I walked straight for Pucks locker. Thank god he was still there. My heart beated a little bit fast. I was scared. He didn't know that I still had feelings. I still cared for him deeply even if we did sleep together every Friday night after the football game. I wanted him to know how I felt. I hurt a little in the past year from all this baby drama. I was jealous of Quinn, I wish I got knocked up and had his baby. I would've treated him so much better. He looked at me just then, and my heart fluttered. He smirked looking at me, and I smiled softly at him. I approached him.
"Hey, babe." He said with a big smirk on his face.
I looked down at my shoes, then back to him. I could tell his eyes never left me.
"H-hi..Puck..I kind of..need..to talk to you about something." I managed to get out.
I was never the girl who was afraid to say things.
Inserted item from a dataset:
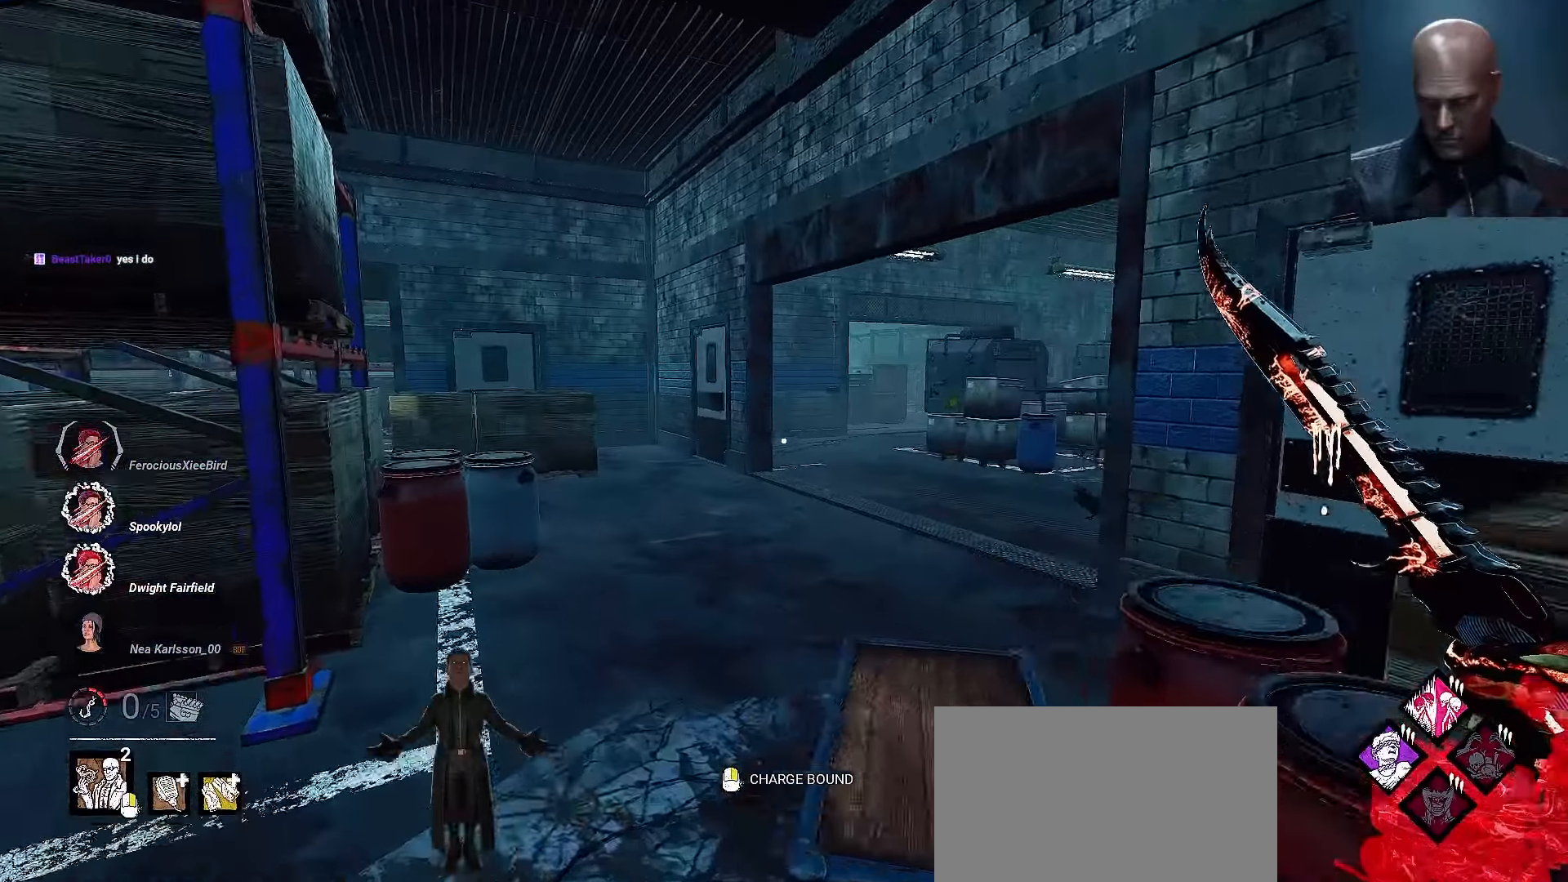
{"keys": ["w"], "mouse": [], "events": [[100, "a", "up"]]}
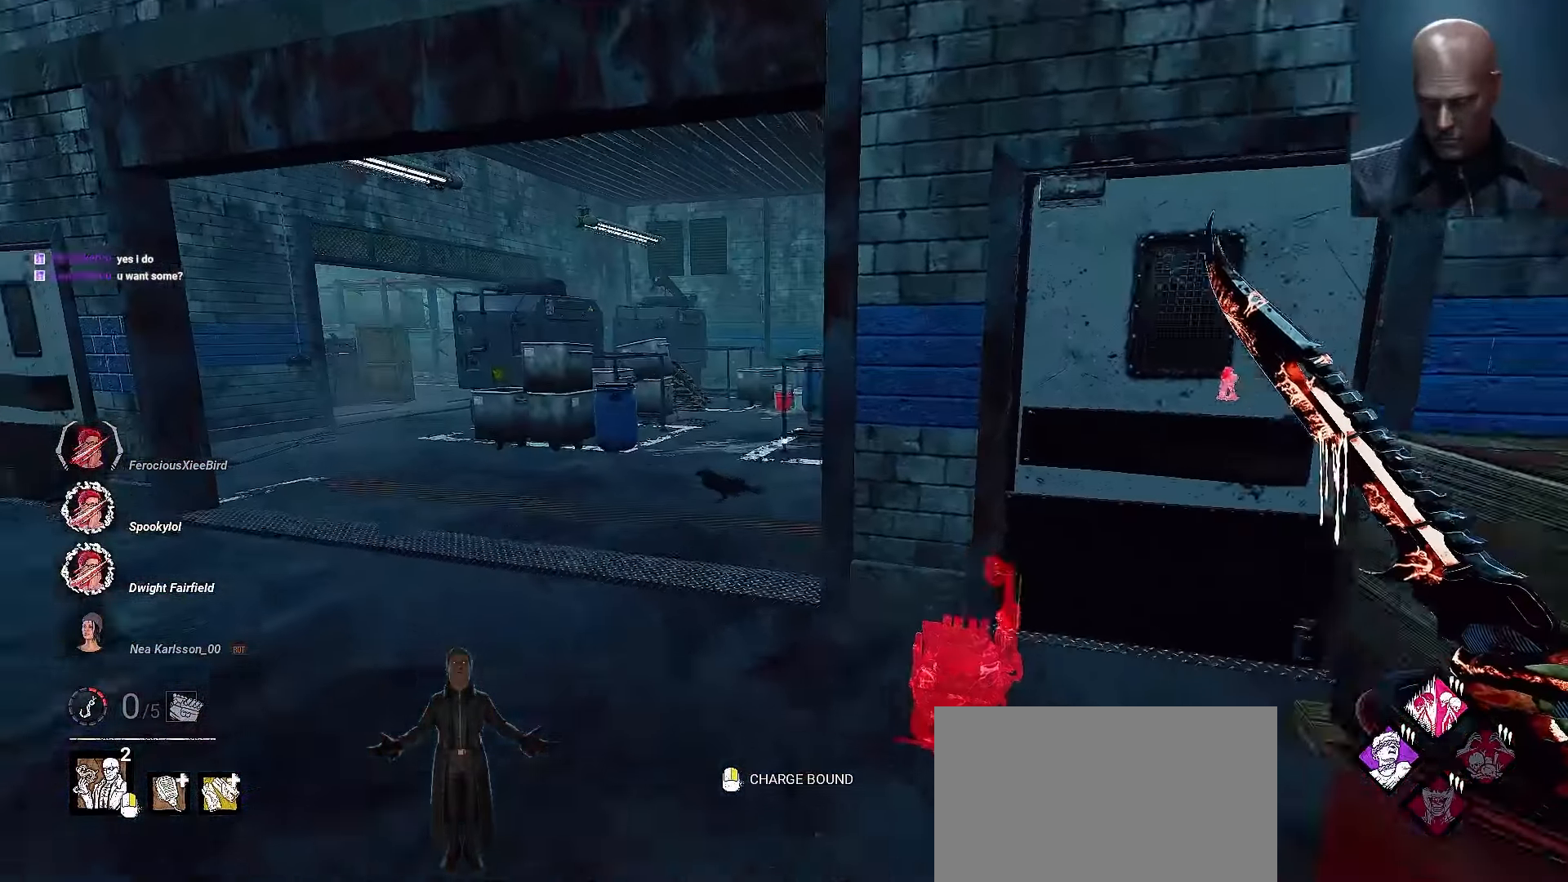
{"keys": ["w"], "mouse": [], "events": [[367, "a", "down"], [500, "a", "up"]]}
Not even to him. Now I know it's the starting of, Pucks the only one who can make me like this.
"What is it, San?" He questioned, his eyes looking directly into mine. I felt chills running up my legs so fast. I then felt a blush creeping up my neck for no reason at all. I then blurted out everything.
"I-I I don't know what to do. I feel so much for you.. and I'm not joking. Ever since you got Quinn pregnant, I've been jealous. I always wanted to be in her spot. It's not about the hookups. Over the past year, you've shown a heart to me, and the rest of the Glee club. I like you..Puck. I don't know what to do about it."
I tapped my foot, my face turned bright red. Suddenly, it happened. His thumb softly stroked my bright blushing cheek. I smiled a bit at him, didn't know what was going to happen next. He leaned in, kissing me softly. I stood up a little more, kissing him back. So many things were going threw my mind. I couldn't think straight. Who was watching us? Anyone? Quinn? I was freaking out, but my body stayed still. Then we both pulled away, looking at eachother.
"I like you too San. I've always had.." He smiled down at me.
"Does this mean..were..?" I asked, biting my lip.
"Yes." He smiled.
"We are together now, babe." He murmured, smiling, wrapping his arm around me and shutting his locker. I smiled up at him. We started walking to Science class together. We already picked eachother to be lab partners this year. I was happy. Maybe Puck changed. We were almost to Science when I turned around to see Quinn glaring at Puck and I. Her face red with jealousy, and anger. I turned around and smiled at him, leaning up and kissing him softly, walking into the classroom with him. I won.